## GIVEN EXERCISE 1
Reproduce the part of the blog excerpt on mobile phones in Kenya between "In many ways this" and "the giant statistics.", inclusive.
## GIVEN EXERCISE 2
Name every geographic place that the blog excerpt on mobile phones in Kenya mentions.

## SELECTED EXCERPT
########################################
During my trip, I found FrontlineSMS to be one of the most innovative and widely used tech-mechanisms for social change. – Especially in Kenya.

Today, a blog post which I wrote about FrontlineSMS, and it’s users has been published on the National Geographic Newswatch blog, curated by Ken Banks, founder of FrontlineSMS and National Geographic Emerging Explorer.

I’m very proud and I’d be delighted if you took a look.

What did you expect?

18 Oct

A shopfront near Busia, Kenya

Have you ever been to somewhere new and thought, this isn’t what I expected. Maybe you’ve even told whoever you’re with, only to be confronted with the question, ‘well what did you expect?’. And you think…you know, I don’t know.

In many ways, travelling to Kenya and Ethiopia fulfilled many of my expectations. Mobile phones, as twitter would suggest, are truly everywhere. Everyone, in fact most of the adult population use MPESA to control their finances. But for some reason, if you’d told me that I would see phone masts rising amongst hilltops and eucalyptus trees I would have found it very hard to picture.

Which is funny really…

I admit, it was rather ignorant of me.

But one of the biggest lessons I learnt from the people that took their time to talk to me during my trip, I learnt from their reaction to my questions. The tilted head, the vague and baffled eyes when I asked if I could stop asking questions about their farm and speak to them about their mobile phone.

With the huge impact that mobile phones are having in the developing world, it can be easy to imagine that these revolutionary devices are the pride and joy of their owners, locked away and treasured above any other possessions.

But an egg is an egg is an egg. And a phone is a phone is a phone. True, they’ve become extrememly important to people. But they are still buried in people’s pockets, flung in baskets, and abandoned on bar tops.

In many ways this is their great beauty. In taking little steps to improve people’s everyday, they enable the big changes and make the giant statistics.

Getting to the point

6 Jul

In three days I will be on a plane bound for Nairobi so it’s about time I get to the nitty gritty of my project. I’m going to use the next few days to think about the main questions that I hope my documentary will go some way to finding answers for. Beyond that, my blog will become a bit of a progress diary, a travel log. So check back to see how I’m getting on.

Mobile technologies are changing lives, especially in the developing world. Since beginning my project, many people I have quizzed have emphasised that technologies must not simply be seen as a tool for administering aid. I hope that this argument will raise it’s head during my documentary. But my focus will be to ask…

How are mobile technologies affecting the relationship between NGOs and farmers? 

In a way, the argument which says that mobile technologies should be used for change outside of the confines of the aid industry goes some way to answering this question. Are people so empowered by the technologies that they are using that they don’t need the support we’ve come to see as ‘conventional’ from Non-governmental organisations.

On Monday, Oxfam launched it’s largest ever emergency appeal in Africa. We are, they say, amid the worst food crisis in the 21st century, as the Horn of Africa suffers from widespread drought. The Guardian have produced another great interactive map which shows some if the facts and figures. (I will stop banging on bout their maps I promise) Notice it states that 10 million are in need of ‘humanitarian assistance’.
########################################
## LISTING
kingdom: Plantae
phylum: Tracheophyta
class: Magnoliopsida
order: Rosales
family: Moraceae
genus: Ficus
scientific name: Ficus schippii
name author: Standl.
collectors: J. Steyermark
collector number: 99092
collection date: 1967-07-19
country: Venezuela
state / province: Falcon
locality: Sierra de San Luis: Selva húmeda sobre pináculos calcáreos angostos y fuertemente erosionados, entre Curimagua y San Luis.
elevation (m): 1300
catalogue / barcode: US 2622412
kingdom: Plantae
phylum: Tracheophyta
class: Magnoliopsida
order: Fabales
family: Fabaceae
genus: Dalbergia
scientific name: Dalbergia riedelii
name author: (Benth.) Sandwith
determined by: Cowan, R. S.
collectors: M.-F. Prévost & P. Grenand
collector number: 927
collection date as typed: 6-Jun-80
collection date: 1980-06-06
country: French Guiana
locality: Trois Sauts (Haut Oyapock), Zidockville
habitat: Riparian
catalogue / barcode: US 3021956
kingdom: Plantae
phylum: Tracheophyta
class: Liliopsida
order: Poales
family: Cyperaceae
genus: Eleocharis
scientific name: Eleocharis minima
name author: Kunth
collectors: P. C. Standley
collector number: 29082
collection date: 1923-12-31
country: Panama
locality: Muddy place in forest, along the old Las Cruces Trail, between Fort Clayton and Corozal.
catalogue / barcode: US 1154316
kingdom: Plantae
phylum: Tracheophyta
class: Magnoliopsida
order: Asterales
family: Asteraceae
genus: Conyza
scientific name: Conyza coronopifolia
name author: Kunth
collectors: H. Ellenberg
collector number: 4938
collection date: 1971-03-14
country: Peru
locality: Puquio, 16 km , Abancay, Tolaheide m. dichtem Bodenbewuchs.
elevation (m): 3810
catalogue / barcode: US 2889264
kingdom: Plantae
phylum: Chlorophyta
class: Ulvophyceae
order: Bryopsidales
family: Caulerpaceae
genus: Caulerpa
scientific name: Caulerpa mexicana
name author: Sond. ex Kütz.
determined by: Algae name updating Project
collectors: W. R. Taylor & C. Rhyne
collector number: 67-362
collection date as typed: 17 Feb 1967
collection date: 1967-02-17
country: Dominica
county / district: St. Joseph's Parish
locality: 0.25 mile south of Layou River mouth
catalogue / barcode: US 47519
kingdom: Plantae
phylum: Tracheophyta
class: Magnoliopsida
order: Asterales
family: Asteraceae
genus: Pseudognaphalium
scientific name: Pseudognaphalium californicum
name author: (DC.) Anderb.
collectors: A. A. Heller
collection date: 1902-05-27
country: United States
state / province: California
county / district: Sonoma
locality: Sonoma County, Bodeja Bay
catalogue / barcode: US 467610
########################################
## EXERCISE SOLUTION 1
In many ways this is their great beauty. In taking little steps to improve people’s everyday, they enable the big changes and make the giant statistics.

## EXERCISE SOLUTION 2
Kenya, Busia, Ethiopia, Nairobi, Africa, Horn of Africa